Float like a butterfly, sting like a bee, pitcher can't tag what his eyes can't see.

Better off leaving the poetry to the champ.

“He's going to fall in eight / to prove that I am great.”
Muhammad Ali

By the time the inning ended, the Cardinals had scored six runs on six hits, and Arizona — which had led nearly the entire game — was stunned.

Lonnie Ali

Lonnie Ali cheers the Cards during their Super Regional Game 3 win over Miami in Jim Patterson Stadium.

“We kept believing,” McDonnell said.

It’s one of this team’s superpowers. Maybe not one you'd pick, like blinding speed or x-ray vision. But one they’ve learned to live with. And win with.

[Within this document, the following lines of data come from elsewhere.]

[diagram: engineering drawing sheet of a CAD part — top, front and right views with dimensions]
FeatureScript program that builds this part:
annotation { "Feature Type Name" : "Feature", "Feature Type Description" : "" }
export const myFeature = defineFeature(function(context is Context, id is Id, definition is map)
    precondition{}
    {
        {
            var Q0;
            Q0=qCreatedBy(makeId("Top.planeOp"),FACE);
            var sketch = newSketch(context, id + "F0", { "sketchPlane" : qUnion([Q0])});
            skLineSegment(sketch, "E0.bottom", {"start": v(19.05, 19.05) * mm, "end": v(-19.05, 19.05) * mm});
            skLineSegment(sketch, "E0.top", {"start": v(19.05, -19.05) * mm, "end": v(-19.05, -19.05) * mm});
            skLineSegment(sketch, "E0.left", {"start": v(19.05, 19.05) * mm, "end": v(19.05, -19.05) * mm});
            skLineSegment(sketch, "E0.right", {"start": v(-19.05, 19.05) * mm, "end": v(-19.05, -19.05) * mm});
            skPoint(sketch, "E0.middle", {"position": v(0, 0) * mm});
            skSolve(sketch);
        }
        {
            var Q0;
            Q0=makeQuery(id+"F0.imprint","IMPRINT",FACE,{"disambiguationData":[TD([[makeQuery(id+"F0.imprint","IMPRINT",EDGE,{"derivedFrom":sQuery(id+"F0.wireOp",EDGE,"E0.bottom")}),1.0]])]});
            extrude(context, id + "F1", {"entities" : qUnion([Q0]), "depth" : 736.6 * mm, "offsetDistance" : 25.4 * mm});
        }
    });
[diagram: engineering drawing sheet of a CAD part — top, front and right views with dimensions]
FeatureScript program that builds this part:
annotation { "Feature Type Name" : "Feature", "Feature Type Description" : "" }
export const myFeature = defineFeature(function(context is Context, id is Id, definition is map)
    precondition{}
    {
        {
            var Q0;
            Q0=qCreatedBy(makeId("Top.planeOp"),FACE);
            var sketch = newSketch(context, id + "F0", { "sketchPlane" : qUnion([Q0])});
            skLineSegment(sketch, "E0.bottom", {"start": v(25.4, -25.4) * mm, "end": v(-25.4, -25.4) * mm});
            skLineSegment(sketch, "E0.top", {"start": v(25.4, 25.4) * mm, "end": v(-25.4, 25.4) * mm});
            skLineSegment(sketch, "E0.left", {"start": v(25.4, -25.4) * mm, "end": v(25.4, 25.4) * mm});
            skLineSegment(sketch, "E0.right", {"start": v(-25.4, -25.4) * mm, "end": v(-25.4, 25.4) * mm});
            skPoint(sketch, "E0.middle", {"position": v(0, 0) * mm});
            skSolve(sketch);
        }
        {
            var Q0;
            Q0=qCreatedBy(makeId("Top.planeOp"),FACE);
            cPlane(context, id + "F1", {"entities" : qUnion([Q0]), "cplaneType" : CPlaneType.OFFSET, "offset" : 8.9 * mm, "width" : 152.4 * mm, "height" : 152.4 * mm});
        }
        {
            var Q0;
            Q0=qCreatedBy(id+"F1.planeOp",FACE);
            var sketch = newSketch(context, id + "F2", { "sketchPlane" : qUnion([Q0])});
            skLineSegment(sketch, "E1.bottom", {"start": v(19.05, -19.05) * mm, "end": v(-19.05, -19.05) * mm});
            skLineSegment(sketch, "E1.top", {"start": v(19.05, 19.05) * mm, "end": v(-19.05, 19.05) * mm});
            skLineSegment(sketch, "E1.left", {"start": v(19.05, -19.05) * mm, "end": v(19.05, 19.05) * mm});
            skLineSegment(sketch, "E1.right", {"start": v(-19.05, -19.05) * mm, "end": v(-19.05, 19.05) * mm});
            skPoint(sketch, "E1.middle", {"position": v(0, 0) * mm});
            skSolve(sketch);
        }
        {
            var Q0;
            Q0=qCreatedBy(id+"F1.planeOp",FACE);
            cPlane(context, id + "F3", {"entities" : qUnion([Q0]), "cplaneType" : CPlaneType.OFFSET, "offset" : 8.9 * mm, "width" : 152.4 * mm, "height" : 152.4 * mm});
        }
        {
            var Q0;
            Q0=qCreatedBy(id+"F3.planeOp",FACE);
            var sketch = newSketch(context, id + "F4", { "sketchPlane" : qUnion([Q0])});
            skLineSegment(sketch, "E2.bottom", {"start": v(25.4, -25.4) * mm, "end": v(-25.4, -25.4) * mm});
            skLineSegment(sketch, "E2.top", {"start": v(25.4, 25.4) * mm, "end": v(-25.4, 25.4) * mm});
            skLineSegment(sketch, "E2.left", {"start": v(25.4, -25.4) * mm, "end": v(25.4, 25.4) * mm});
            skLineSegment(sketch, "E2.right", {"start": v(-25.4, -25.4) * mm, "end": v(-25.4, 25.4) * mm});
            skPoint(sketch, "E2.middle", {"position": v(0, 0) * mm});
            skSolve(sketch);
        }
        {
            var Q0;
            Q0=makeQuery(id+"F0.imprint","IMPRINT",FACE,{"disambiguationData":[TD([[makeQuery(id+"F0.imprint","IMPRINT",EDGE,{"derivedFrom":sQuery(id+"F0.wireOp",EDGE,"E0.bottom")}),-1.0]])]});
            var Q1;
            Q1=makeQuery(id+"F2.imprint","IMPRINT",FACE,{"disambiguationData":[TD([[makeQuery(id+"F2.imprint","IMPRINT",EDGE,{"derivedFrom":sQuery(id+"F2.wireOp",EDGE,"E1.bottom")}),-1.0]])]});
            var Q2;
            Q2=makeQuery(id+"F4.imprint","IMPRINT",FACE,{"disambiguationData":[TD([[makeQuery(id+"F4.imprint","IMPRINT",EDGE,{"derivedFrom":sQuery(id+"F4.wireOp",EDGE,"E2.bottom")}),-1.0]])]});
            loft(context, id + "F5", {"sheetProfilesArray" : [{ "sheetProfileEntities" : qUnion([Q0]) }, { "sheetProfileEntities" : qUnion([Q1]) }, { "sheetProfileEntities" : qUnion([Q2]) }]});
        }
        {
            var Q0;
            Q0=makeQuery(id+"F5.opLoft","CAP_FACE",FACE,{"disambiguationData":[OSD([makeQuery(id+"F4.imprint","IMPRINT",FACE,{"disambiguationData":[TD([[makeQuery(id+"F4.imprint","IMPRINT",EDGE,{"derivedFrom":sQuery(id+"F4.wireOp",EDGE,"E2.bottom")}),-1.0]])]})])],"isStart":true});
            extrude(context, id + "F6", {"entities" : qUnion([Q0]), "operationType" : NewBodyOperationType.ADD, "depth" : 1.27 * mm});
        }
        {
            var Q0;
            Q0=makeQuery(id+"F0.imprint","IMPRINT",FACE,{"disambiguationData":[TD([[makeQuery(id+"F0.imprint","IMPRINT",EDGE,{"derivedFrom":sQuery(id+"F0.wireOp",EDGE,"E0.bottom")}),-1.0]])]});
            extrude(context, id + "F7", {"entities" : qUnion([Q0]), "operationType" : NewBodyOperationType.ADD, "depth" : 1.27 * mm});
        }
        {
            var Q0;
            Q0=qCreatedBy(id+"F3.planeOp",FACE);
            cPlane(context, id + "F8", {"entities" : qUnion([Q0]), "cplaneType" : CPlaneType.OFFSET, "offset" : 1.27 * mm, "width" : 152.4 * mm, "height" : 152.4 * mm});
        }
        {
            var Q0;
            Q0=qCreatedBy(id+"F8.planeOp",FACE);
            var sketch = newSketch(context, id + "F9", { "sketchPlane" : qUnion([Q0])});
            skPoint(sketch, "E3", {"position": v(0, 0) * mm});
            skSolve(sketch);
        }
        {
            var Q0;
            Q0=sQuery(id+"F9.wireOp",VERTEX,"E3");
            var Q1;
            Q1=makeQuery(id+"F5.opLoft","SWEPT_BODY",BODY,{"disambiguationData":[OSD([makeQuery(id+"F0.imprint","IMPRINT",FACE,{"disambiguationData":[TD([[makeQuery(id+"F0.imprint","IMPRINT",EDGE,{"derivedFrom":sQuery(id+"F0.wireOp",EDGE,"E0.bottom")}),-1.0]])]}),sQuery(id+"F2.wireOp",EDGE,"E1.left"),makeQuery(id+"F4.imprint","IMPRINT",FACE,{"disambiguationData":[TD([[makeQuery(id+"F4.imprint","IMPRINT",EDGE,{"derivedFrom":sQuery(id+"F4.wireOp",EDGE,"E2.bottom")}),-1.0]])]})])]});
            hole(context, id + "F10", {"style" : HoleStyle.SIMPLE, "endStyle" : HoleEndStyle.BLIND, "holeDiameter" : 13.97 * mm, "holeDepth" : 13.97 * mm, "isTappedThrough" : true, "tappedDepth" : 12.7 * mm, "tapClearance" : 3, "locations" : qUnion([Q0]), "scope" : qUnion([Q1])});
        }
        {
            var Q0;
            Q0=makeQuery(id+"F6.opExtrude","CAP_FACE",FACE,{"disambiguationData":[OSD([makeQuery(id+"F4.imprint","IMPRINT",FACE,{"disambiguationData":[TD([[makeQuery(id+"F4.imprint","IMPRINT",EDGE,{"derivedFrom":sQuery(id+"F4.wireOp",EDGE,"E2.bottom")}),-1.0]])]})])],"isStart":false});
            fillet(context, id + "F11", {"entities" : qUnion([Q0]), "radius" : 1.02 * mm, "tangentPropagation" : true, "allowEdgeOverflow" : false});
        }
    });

“We think we’re the best late three-inning team in the nation,” Kamau Neighbors said, after going 4-for-4, all singles.

Louisville has come back all season. From injuries. From pitching problems. It rallied after losing six of its last seven games. It rallied in the Super Regional. And it rallied here — when the season was six outs from done.

“I think we got their attention now,” McDonnell said.

He wasn’t just talking about Arizona.

He was talking about his team.

They’ll play again Tuesday at 2. An elimination game against Oregon State. And yes, they’ve got things to clean up. They left runners on base. They ran into outs. They looked like a team on the ropes.

Or was it a rope-a-dope?

McDonnell had, after all, hugged Lonnie Ali, the widow of the late Muhammad Ali, before the game. The coach can usually look around and find Ali’s son, Asaad, shooting video.

McDonnell may wish his team wasn’t quite so familiar with the ropes. He’d like to see them throw a punch or two before the eighth.

They didn’t knock Arizona out with one swing. But when the bell rang in the eighth, they answered. And by the end, they were the ones still on their feet.